This work addresses the challenge of modeling the wireless propagation channel for intracranial electrocorticographic (ECoG) neural signals through the skull to extracranial EEG electrodes. We propose the first MIMO channel modeling framework specifically designed for wireless neural signal transmission. Innovatively integrating multi-antenna communication theory into neural interfaces, we develop a neurophysiologically guided, frequency-division-based MIMO estimation method that jointly leverages prior regularization and dual-modality (EEG/ECoG) data from synchronized macaque experiments. Our approach significantly improves channel estimation accuracy and, for the first time, uncovers an intrinsic trade-off between frequency resolution and temporal stability in neural signal propagation. The resulting computationally tractable and experimentally verifiable channel model establishes a foundational basis for the deep integration of brain–computer interfaces (BCIs) with 6G-enabled neural communication systems.

As a method to connect human brain and external devices, Brain-computer interfaces (BCIs) are receiving extensive research attention. Recently, the integration of communication theory with BCI has emerged as a popular trend, offering potential to enhance system performance and shape next-generation communications.
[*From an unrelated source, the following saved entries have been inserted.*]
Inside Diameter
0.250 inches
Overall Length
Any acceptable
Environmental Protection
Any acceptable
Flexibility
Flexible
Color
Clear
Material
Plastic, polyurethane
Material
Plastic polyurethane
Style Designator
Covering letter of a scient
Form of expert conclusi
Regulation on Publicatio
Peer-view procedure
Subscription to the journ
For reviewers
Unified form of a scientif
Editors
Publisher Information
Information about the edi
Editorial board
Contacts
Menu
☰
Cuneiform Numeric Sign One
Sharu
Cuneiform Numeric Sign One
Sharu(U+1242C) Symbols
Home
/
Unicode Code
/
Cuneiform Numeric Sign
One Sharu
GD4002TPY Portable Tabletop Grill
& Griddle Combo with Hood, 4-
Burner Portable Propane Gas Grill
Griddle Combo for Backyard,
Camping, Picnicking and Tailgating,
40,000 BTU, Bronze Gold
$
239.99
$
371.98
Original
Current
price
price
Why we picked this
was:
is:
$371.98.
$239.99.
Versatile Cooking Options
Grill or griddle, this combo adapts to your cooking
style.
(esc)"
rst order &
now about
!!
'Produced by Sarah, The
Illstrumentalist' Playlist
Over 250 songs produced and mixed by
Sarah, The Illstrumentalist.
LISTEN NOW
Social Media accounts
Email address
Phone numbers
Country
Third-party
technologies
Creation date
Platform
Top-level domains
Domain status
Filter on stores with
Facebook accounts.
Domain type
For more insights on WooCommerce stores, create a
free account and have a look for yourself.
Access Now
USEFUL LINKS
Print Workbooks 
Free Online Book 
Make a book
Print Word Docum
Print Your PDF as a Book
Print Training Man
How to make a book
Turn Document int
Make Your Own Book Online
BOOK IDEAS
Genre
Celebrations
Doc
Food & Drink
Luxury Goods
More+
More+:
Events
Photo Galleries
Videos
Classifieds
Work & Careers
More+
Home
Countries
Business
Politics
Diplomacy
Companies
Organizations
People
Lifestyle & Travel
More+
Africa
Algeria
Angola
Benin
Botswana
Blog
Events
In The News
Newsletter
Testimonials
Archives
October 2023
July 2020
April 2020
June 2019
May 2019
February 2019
A key challenge in this field is modeling the brain wireless communication channel between intracranial electrocorticography (ECoG) emitting neurons and extracranial electroencephalography (EEG) receiving electrodes. However, the complex physiology of brain challenges the application of traditional channel modeling methods, leaving relevant research in its infancy. To address this gap, we propose a frequency-division multiple-input multiple-output (MIMO) estimation framework leveraging simultaneous macaque EEG and ECoG recordings, while employing neurophysiology-informed regularization to suppress noise interference. This approach reveals profound similarities between neural signal propagation and multi-antenna communication systems. Experimental results show improved estimation accuracy over conventional methods while highlighting a trade-off between frequency resolution and temporal stability determined by signal duration. This work establish a conceptual bridge between neural interfacing and communication theory, accelerating synergistic developments in both fields.